MacDailyNews Take: Again, it’s not touch that’s the issue; it’s Multi-Touch that’s helps set iPhone apart (along with obsessive attention to detail throughout the UI and apps vs. competitors’ attention only to making the home screen look as much like an iPhone as possible and ignoring the rest of the user interface and software.

Full article here.

[Thanks to MacDailyNews Reader “Peter T. in Oak Park” for the heads up.]

34 Comments

  1. Mobile Safari would not be usable without multi touch, it’s the ability to easily zoom in and out of defined points in a web page which makes the small screen work so flawlessly for web browsing.

    There are likely many other aspects to multi touch which would not work with “unitouch” screens. A very common example is how you can touch on the alternate symbol button in the bottom corner and drag your finger to a punctuation mark and let go and it flips back to letters after typing out a period or comma, etc. This is so natural that it makes typing on the touch keypad a breeze and I cannot imagine an iPhone without this. I do not think such a “click and drag” feature would be possible without a multi touch screen.

    Multi Touch is a very big part of what makes the iPhone tower over other imitators. But it certainly is not the only thing.

  2. one aspect of multi-touch that people seem to be missing: applications on the iPhone. let’s not forget that third-party applications are coming soon, and may bring new uses for multi-touch with them. we’ve already seen demos of new uses for the iPhone’s accelerometer.

    what about a simple puzzle game where two fingers are used to rotate pieces? what about a two-finger swipe in an application that acts as a “modifer key”? or two fingers to select a range of text? Apple’s laid the groundwork for some interesting methods of input that don’t require slapping more buttons on the device.

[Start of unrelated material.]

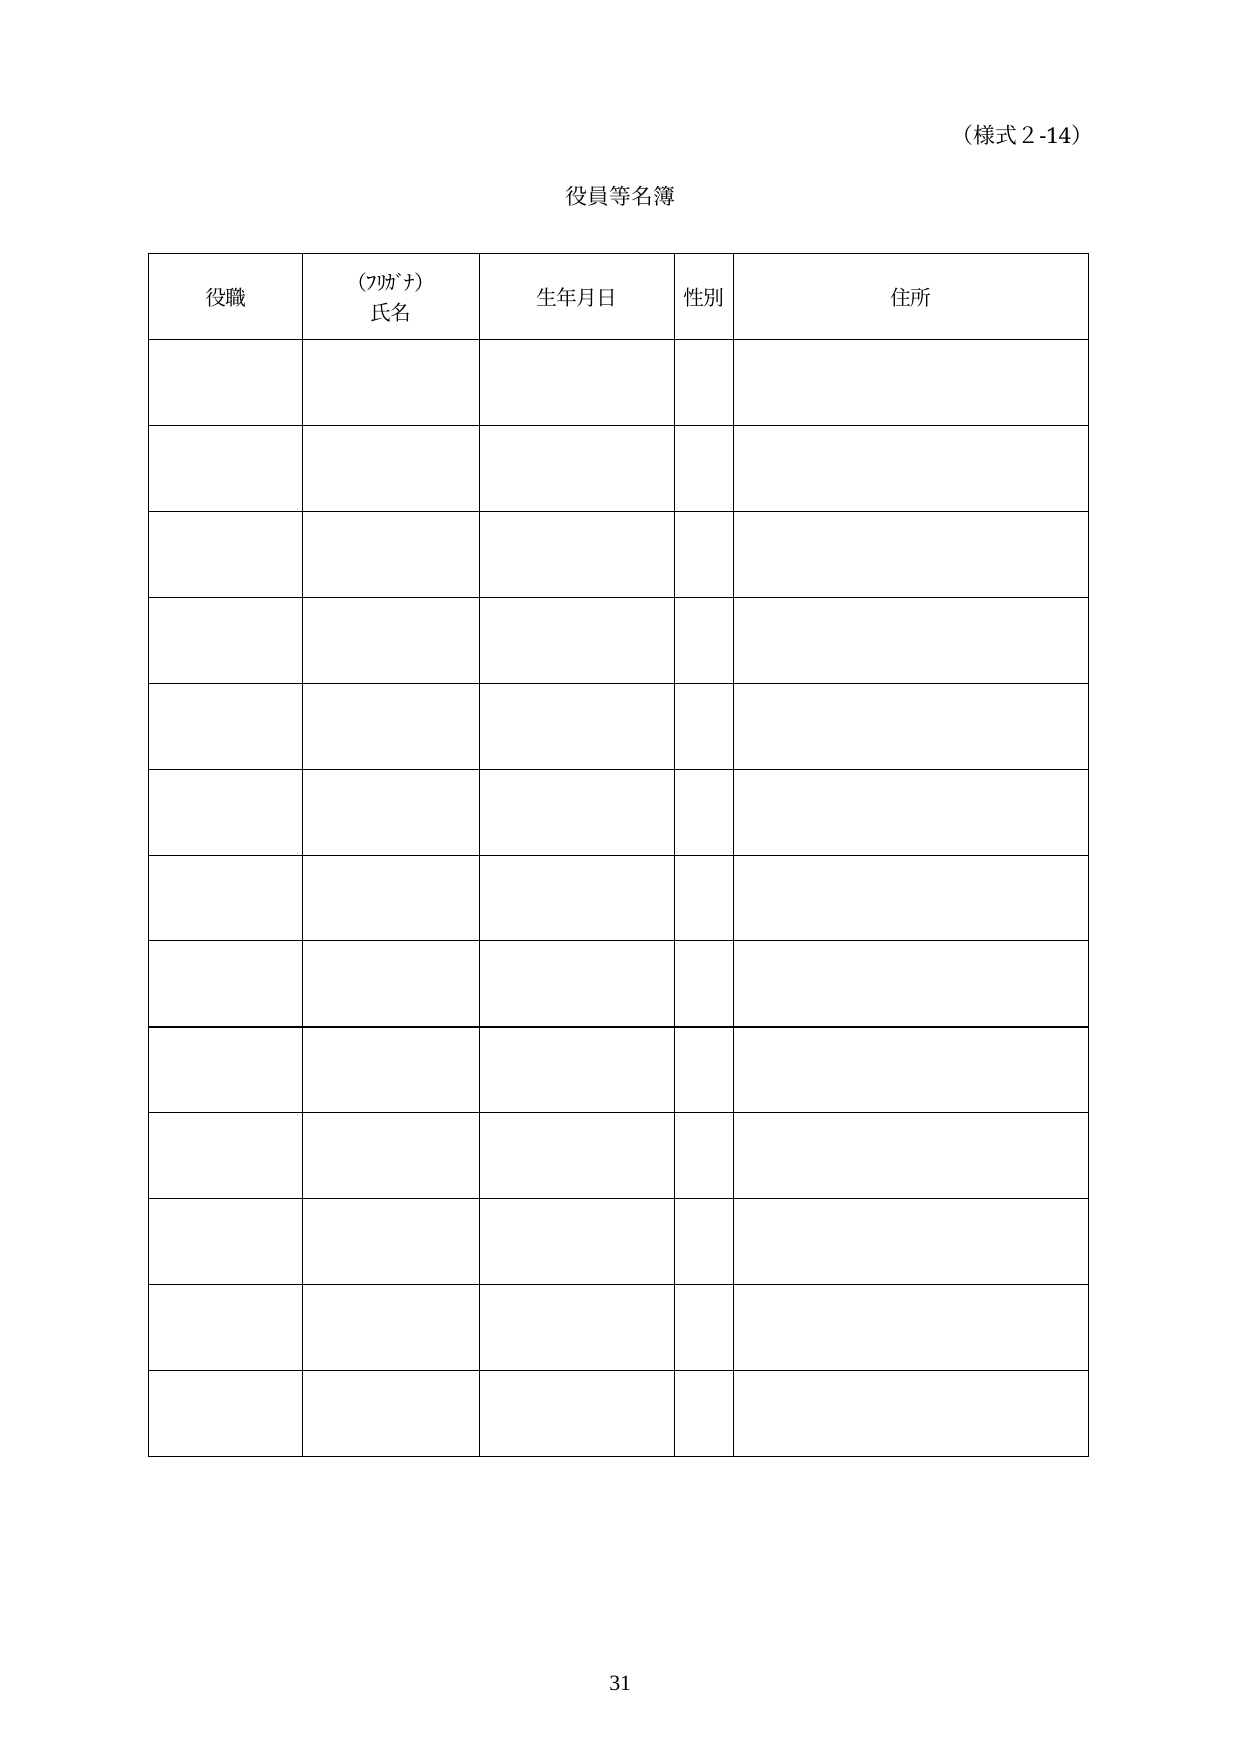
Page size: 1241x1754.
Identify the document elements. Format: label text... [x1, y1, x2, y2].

    the iPhone has been about paving the way for the future all along. journalists and bloggers alike have largely failed to grasp this.

  3. “…Because it doesn’t have a tactile keyboard…”

    Everyone bitched about no keyboard when the iphone was first released. Now every phone maker is scrambling to create virtual keyboards for their phones!!

    When apple got rid of the floppy drive, everyone bitched and complained.

    Why does the competition rip off the very thing they complain about?

  4. The iPhone is overpriced in Germany now (399 Euro!) Apple should take advantage of the crappy dollar and lower the price. And 3G is much more important in Germany since there is actually widespread coverage.

    I think everything will change once the SDK and 3G phone come online, though.

    Does Germany tax the iPhone as a radio receiving device?

  5. Don’t get me wrong; multi-touch is cool, and handy, and advances UI state of the art. But it’s not what makes the iPhone, at least not currently.

    Think about it – how much time do you really spend pinch-zooming? (which if I’m not mistaken is the one and only current iPhone multi-touch gesture).

    What puts the iPhone’s touch interface at a level of sophistication way above all others is the support for gestures — most of them decidedly uni-touch — like flick-scrolling, swipe-delete, and so on.

  6. @Windozfan,
    As I’ve said before… it’s not surprising that a 2G cell phone sold poorly in Germany that has advanced way beyond that. What IS surprising is that regardless of an antiquated cell protocol Apple has has been able to still sell 100,000 iPhones to Germans willing to take second-best cell service. I think this bodes well for a 3G iPhone. No worries here.

  7. the samsung instinct isn’t going to have windows mobile. it’s samsung’s own UI. and i hope for iphone’s sake they come up with a faster connection than 3g because the instinct will have rev-a which is way faster than 3g. plus streaming video, live navigation gps,on demand tv, streaming radio just to start, etc.